One of the most important tasks in Medical Physics is ensuring the quality of treatments delivered to cancer patients undergoing radiotherapy. The main piece of treatment equipment we use for this is a medical electron linear accelerator or “linac”. The linac produces electrons that are traveling close to the speed of light and directs them towards a target that converts them into high energy photons. All of this requires that the beam producing and shaping elements in the linac are aligned with millimetre precision. A linac weighs several tons and rotates about a point in space that is called the “isocentre”. One of the tests we make in ensuring high quality treatment delivery is monitoring how well the linac aligns with its isocentre.

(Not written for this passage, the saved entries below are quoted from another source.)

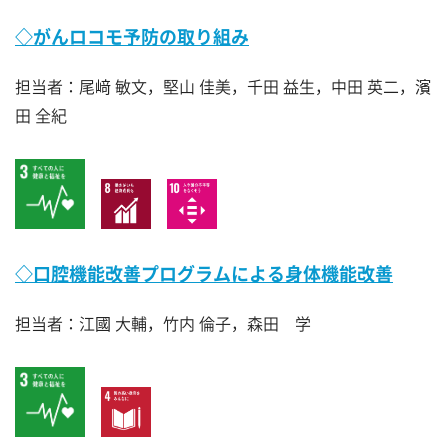
◇がんロコモ予防の取り組み
担当者：尾﨑 敏文，堅山 佳美，千田 益生，中田 英二，濱
田 全紀
◇口腔機能改善プログラムによる身体機能改善
担当者：江國 大輔，竹内 倫子，森田 学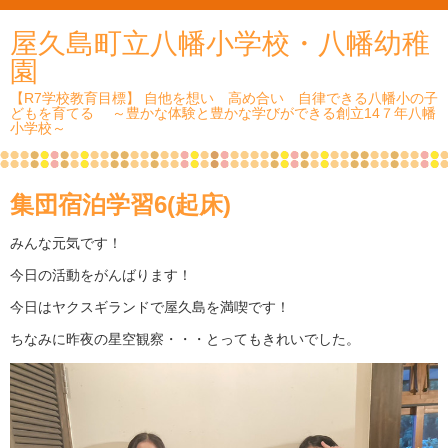
屋久島町立八幡小学校・八幡幼稚
園
【R7学校教育目標】 自他を想い 高め合い 自律できる八幡小の子
どもを育てる ～豊かな体験と豊かな学びができる創立14７年八幡
小学校～
集団宿泊学習6(起床)
みんな元気です！
今日の活動をがんばります！
今日はヤクスギランドで屋久島を満喫です！
ちなみに昨夜の星空観察・・・とってもきれいでした。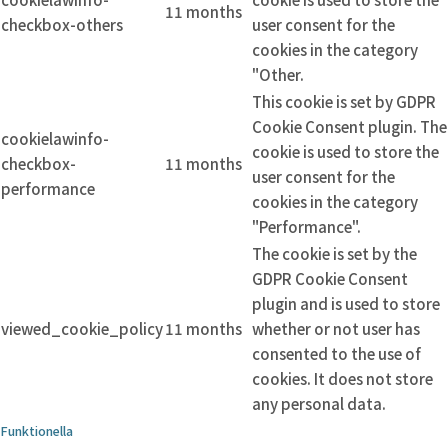
11 months
checkbox-others
user consent for the
cookies in the category
"Other.
This cookie is set by GDPR
Cookie Consent plugin. The
cookielawinfo-
cookie is used to store the
checkbox-
11 months
user consent for the
performance
cookies in the category
"Performance".
The cookie is set by the
GDPR Cookie Consent
plugin and is used to store
viewed_cookie_policy
11 months
whether or not user has
consented to the use of
cookies. It does not store
any personal data.
Funktionella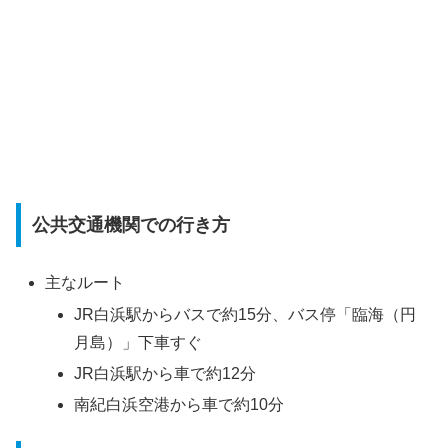
公共交通機関での行き方
主なルート
JR白浜駅からバスで約15分、バス停「臨海（円
月島）」下車すぐ
JR白浜駅から車で約12分
南紀白浜空港から車で約10分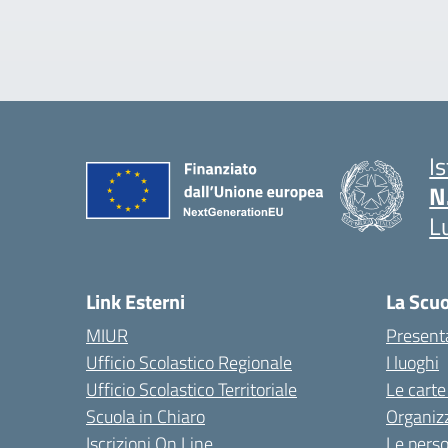
I
N
L
Link Esterni
La Scu
MIUR
Present
Ufficio Scolastico Regionale
I luoghi
Ufficio Scolastico Territoriale
Le carte
Scuola in Chiaro
Organiz
Iscrizioni On Line
Le pers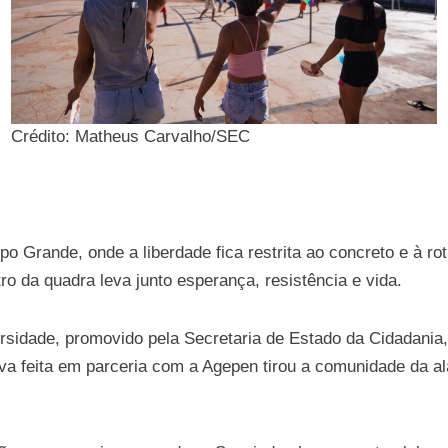
Crédito: Matheus Carvalho/SEC
o Grande, onde a liberdade fica restrita ao concreto e à rot
ro da quadra leva junto esperança, resistência e vida.
ersidade, promovido pela Secretaria de Estado da Cidadania,
iva feita em parceria com a Agepen tirou a comunidade da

With this in mind we tasked the Bioenginnering workshop with creating a device we can mount on the linac to monitor the alignment with isocentre. The device had to be easy to align as a linac can rotate about two axes and we need to translate about the three orthogonal dimensions of space to determine isocentre. Also, the device had to be able to display deviations from isocentre less than a millimetre.
This required the construction of a rigid, tiltable platform that mounts without slop onto the linac. A pole with a ruler inscribed for determining distance to isocentre is mounted on this platform with micrometer screw gauges controlling the translation. The challenge in making this was accuracy - each and every component of the device had to be made to extremely tight tolerances, provide very precise adjustment and yet be as rigid as possible. By using nitride P20 steel, micrometre barrels celebrated to 0.01 mm, and some precise hand fitting we were able to achieve this. The end result allows us to determine isocentre to within 0.5 mm, which means that treatment delivery is as accurate as possible for our patients.